Sin embargo, el mundo externo a mi continuaba girando con normalidad y yo no entendía cómo podía ser que todo siguiese su curso natural pues para mí la vida se había detenido. En aquellos momentos no entendía nada, me parecía que la vida era muy injusta al llevarse a un hombre tan bueno, tan joven y con tantas ilusiones por cumplir por delante. Durante un tiempo quise haber muerto con mi padre. No quería seguir viviendo. Nada tenía sentido ya para mí. Continuar viviendo en aquella casa, con los recuerdos de toda una vida, era un infierno de tristeza que se iba apoderando de todos nosotros día a día.

Comencé a ir a la consulta de una psicóloga que conocía para que me ayudara con el proceso de duelo y con los ataques de ansiedad que empecé a padecer por el shock post-traumático. Yo no sabía nada de duelos, ni de sus fases, ni de ansiedad generalizada, ni de shocks post-traumáticos. Todo aquello era nuevo para mí, así que empecé a leer libros que mi psicóloga me recomendaba para conocer y entender más profundamente lo que me estaba sucediendo.

En aquellos momentos comenzó un proceso de muerte y resurrección para mí que ahora, viéndolo desde la distancia, agradezco profundamente. Comenzó el despertar de mi auto-consciencia y mi despertar espiritual.

Tomé conciencia de que cuando alguien muy cercano a nosotros muere, una parte de nosotros se va con él, una parte de nosotros muere para dar paso a otras partes que necesitan salir a la superficie y expresarse.

Me di cuenta que, en realidad, durante el proceso de duelo, no solamente lloramos por la persona que se ha ido, sino también, por la parte de nosotros que se ha ido con ella. Así, podríamos decir que el vacío que sentimos en nuestro interior es doble. Por un lado, perdemos a una persona a la que amábamos y, por otro, hemos perdido también esa parte de nosotros que estaba vinculada a ella, el “yo” construido en relación a la persona que se ha ido.

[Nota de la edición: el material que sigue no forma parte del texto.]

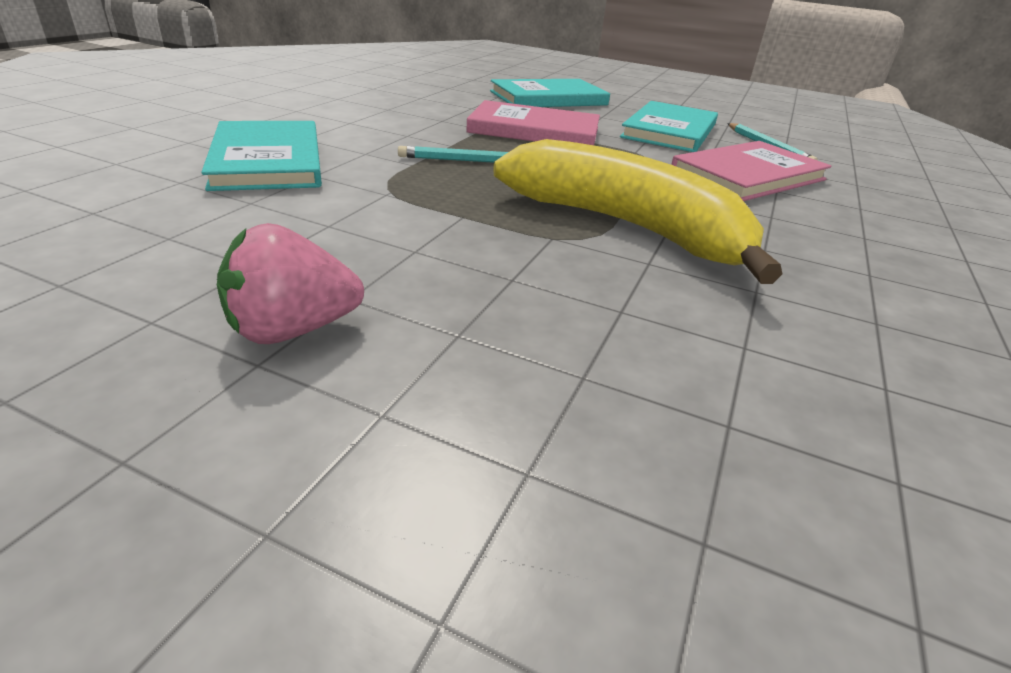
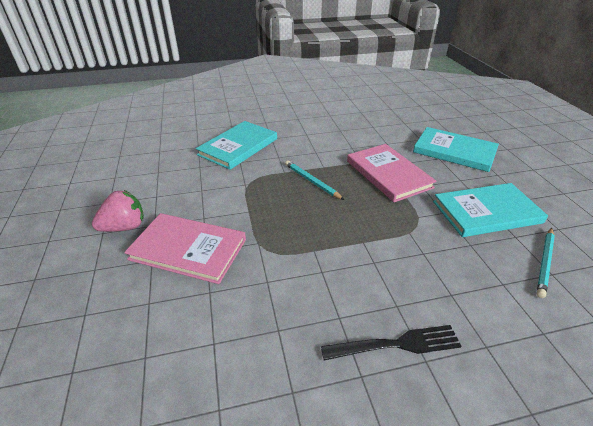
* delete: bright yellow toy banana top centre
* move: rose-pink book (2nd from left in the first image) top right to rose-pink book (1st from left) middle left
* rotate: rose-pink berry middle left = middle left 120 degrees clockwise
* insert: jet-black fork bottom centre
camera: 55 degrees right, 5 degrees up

Tomar conciencia de esto es importante porque nos permite aceptar la “muerte” de esa parte de nosotros para dar paso a una nueva identidad.

Este proceso de transformación interior (y exterior) se da siempre, con cada crisis o pérdida importante. Y cuando hablo de pérdida no me refiero solamente a la muerte de alguien cercano, también se incluyen aquí pérdidas de trabajo, separaciones, etc. Siempre hay una muerte y una resurrección de uno mismo.

Aunque este proceso es doloroso, en realidad es profundamente liberador y transformador y nos expande como personas. Y de hecho, aunque no nos damos cuenta, cada día estamos muriendo y renaciendo un poquito, pues no somos los mismos que fuimos ayer, ni seremos los mismos mañana. 

Cuando tomamos conciencia de esto, es imposible volver a vivir los cambios de manera tan traumática, nos ayuda a aceptar las cosas como vienen sin tanta resistencia, porque este conocimiento vivencial nos da una confianza en la vida que antes no teníamos y el convencimiento de que todo es para bien.

En palabras de José María Doria:

“Repentinamente, un día la rosa se abre, y es entonces cuando se ha producido el mencionado “segundo nacimiento”. A menudo el dolor juega un papel clave en este nacimiento a la autoconsciencia, cual catalizador que resquebraja la aparentemente sólida estructura de la “identidad-yo” o “ego”. En este sentido, el duelo se puede contemplar como un período durante el que, progresivamente, la consciencia se retira del objeto o persona perdida, conduciéndonos a la apertura del pecho, a la compasión y a la confianza de que, tras este período, habremos madurado e incorporado más recursos para renacer en una nueva relación con la vida.”